Relatives of victims of a South Korean ferry sinking that killed more than 300 a year ago, have their heads shaved during a rally against the government's plans in Seoul, South Korea, April 2, 2015.

Relatives of victims of a South Korean ferry sinking that killed more than 300 a year ago, have their heads shaved during a rally against the government's plans in Seoul, South Korea, April 2, 2015.

Dozens of relatives of victims of a South Korean ferry sinking that killed more than 300 people a year ago shaved their heads Thursday in protest of what they said were government efforts to settle compensation claims instead of thoroughly investigating responsibility for the disaster.

The relatives also called on the government to salvage the ferry Sewol off the country's southwest coast before starting the compensation process.

The Ministry of Oceans and Fisheries said its compensation proposals of about 420 million won ($383,000) for each of the 250 students and 760 million won ($694,000) for 11 teachers were based on age and future income potential.

When insurance payments and civilian donations of around 128.8 billion won ($117 million) are included, families of student victims will receive about 820 million won ($748,000) and dead teachers 1.14 billion won ($1 million), the ministry said.

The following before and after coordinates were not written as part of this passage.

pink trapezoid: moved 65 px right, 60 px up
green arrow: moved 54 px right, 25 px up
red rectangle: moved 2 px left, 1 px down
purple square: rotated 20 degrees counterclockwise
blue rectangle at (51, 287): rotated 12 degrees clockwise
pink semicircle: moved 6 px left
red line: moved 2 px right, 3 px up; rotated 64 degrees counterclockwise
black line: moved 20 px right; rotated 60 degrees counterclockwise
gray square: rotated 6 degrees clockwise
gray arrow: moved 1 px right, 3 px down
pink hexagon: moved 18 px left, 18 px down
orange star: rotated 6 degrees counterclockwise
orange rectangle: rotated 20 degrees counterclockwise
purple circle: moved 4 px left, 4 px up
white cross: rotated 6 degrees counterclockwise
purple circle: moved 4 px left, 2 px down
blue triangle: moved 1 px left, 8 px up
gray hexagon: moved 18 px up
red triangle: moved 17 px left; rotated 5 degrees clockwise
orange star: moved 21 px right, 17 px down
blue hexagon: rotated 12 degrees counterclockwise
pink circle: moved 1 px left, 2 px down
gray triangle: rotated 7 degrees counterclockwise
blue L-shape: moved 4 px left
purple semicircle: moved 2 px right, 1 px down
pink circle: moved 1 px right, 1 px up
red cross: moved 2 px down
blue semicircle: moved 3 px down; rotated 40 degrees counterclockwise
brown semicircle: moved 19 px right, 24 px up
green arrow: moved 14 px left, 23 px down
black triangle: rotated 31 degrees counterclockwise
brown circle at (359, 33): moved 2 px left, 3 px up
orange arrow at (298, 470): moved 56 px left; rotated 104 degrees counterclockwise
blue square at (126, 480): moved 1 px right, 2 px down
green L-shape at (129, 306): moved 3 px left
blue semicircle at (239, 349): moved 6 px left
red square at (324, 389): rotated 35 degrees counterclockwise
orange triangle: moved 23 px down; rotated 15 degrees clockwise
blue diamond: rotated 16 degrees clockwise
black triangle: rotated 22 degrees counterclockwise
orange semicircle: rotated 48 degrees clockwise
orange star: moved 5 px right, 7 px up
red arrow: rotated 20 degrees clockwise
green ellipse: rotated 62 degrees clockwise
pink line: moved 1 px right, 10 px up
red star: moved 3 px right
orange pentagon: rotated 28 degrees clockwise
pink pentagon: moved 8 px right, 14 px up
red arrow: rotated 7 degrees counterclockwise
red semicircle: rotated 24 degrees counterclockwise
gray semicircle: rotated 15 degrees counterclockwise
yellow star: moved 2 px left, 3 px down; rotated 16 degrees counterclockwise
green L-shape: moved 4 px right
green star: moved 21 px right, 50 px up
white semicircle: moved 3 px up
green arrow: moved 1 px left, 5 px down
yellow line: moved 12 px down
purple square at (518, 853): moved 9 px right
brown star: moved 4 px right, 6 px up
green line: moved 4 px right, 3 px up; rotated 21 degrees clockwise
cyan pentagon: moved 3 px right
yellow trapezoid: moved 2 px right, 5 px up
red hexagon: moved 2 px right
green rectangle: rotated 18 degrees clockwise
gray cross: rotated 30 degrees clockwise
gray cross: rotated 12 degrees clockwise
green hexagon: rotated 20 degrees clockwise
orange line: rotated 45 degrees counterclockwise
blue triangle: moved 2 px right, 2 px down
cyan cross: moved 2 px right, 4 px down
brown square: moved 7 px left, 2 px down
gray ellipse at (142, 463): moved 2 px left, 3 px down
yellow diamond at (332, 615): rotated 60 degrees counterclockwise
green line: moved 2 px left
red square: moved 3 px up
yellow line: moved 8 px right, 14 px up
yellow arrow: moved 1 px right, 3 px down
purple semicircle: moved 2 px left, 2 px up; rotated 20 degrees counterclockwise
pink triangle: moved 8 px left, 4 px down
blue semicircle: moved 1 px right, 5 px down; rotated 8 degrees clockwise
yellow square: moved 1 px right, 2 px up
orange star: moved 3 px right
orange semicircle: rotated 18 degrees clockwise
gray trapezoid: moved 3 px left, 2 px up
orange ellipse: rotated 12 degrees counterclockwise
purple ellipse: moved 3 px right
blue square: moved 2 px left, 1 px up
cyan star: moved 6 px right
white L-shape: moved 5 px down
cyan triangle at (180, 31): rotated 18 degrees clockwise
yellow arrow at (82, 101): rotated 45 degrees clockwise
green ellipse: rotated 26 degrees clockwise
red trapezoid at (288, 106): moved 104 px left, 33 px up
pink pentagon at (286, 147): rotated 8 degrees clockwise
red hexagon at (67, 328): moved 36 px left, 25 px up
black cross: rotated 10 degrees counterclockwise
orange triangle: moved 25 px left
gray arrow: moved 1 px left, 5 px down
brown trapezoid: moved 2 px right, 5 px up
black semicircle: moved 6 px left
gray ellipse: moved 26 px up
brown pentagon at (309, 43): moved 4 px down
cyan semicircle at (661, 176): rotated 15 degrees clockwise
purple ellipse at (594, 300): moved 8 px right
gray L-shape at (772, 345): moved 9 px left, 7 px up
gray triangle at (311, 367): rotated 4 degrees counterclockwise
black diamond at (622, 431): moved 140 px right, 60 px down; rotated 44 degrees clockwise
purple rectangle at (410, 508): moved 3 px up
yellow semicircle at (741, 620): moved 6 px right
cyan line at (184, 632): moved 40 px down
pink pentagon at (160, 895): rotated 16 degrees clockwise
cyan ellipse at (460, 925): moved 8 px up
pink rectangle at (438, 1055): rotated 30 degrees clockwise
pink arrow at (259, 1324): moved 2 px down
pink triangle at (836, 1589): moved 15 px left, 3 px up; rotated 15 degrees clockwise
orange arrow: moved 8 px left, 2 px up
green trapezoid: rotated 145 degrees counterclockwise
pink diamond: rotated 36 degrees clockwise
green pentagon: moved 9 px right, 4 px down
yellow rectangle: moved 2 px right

Choi Gyeong-deok, the father of one of the students, said the government insulted the grieving families by announcing the compensation plans before completing a full investigation.

"I want to grab and kill the rude people who choose to talk about money a year after the death of our children,'' Choi said with a trembling voice after having his head shaved.

A ministry official, who declined to be named citing department rules, said the compensation plan was "final, for the time being.'' But he couldn't rule out the possibility that it might be discussed again.

The relatives want a more thorough investigation into possible official incompetence or corruption that they believe could have contributed to the accident and high death toll.

Officials have blamed negligence by crew members, excessive cargo and improper storage for the sinking, along with slow rescue efforts. A court sentenced 15 crew members last year to between five and 36 years in prison. A ruling by the Gwangju High Court on appeals by both the crew members and prosecutors, who said the punishments were too light, is expected on April 28.

A total of 295 bodies have been recovered; nine others remain missing.